Subtype-GAN is a cancer subtype framework based on multi-omics profiles. The input for the framework is copy number, mRNA, miRNA, DNA methylation, and other omics data. The output is the corresponding subclass label for each sample. SubtypeGAN is mainly divided into two components: 1. GAN-based feature extraction module is used to obtain latent variables from each type of omics data. 2. Consensus clustering and the Gaussian Mixture model determine the number of subtypes and the cluster label corresponding to each sample.
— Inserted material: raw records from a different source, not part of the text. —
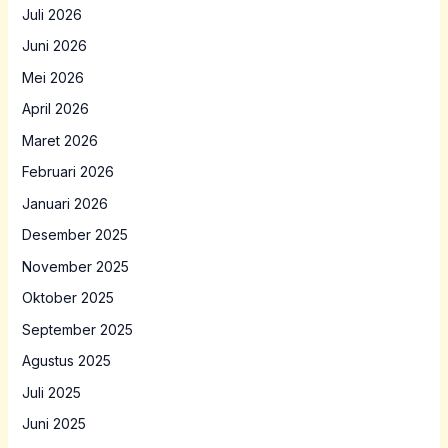
Juli 2026
Juni 2026
Mei 2026
April 2026
Maret 2026
Februari 2026
Januari 2026
Desember 2025
November 2025
Oktober 2025
September 2025
Agustus 2025
Juli 2025
Juni 2025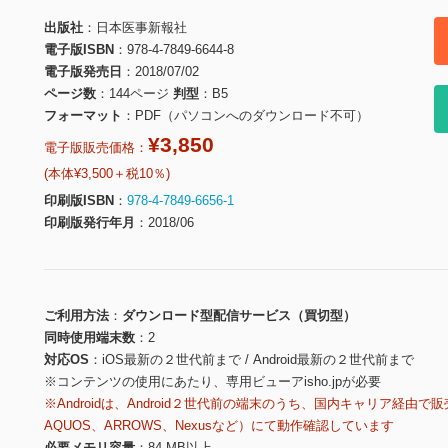
出版社
日本医事新報社
電子版ISBN
978-4-7849-6644-8
電子版発売日
2018/07/02
ページ数
144ページ
判型
B5
フォーマット
PDF（パソコンへのダウンロード不可）
¥3,850
電子版販売価格：
(本体¥3,500＋税10％)
印刷版ISBN
978-4-7849-6656-1
印刷版発行年月
2018/06
ご利用方法
ダウンロード型配信サービス（買切型）
同時使用端末数
2
対応OS
iOS最新の２世代前まで / Android最新の２世代前まで
※コンテンツの使用にあたり、専用ビューアisho.jpが必要
※Androidは、Android２世代前の端末のうち、国内キャリア経由で販
AQUOS、ARROWS、Nexusなど）にて動作確認しています
必要メモリ容量
84 MB以上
# It is recommended to use the conda command to configure the environment:
conda env create -f sgan.yml
conda activate sgan
# the input list of BRCA omics data set is input.txt. We can use the following command to finish the subtyping process: 
python SubtypeGAN.py -m SubtypeGAN -t BRCA -i ./input/BRCA.list   
# the Clustering output file are stored in ./results/BRCA.SubtypeGAN  

SubtypeGAN's Consensus clustering module is used as follows:

python SubtypeGAN.py -m cc -t BRCA -i ./input/BRCA.list
# record the corresponding class label for each sample and the output file is ./results/BRCA.cc

SubtypeGAN's performance comparison module (using the Variational Auto-Encoder method as an example) is used as follows:

python SubtypeGAN.py -m vae -t BRCA -i ./input/BRCA.list
# record the corresponding class label for each sample and the output file is ./results/BRCA.vae

SubtypeGAN is based on the Python program language. The generative adversarial network's implementation was based on the open-source library scikit-learn 0.22, Keras 2.2.4, and Tensorflow 1.14.0 (GPU version). After testing, this framework has been working correctly on Ubuntu Linux release 20.04. We used the NVIDIA TESLA T4 (16G) for the model training. When the GPU's memory is not enough to support the running of the tool, we suggest simplifying the encoder's network structure.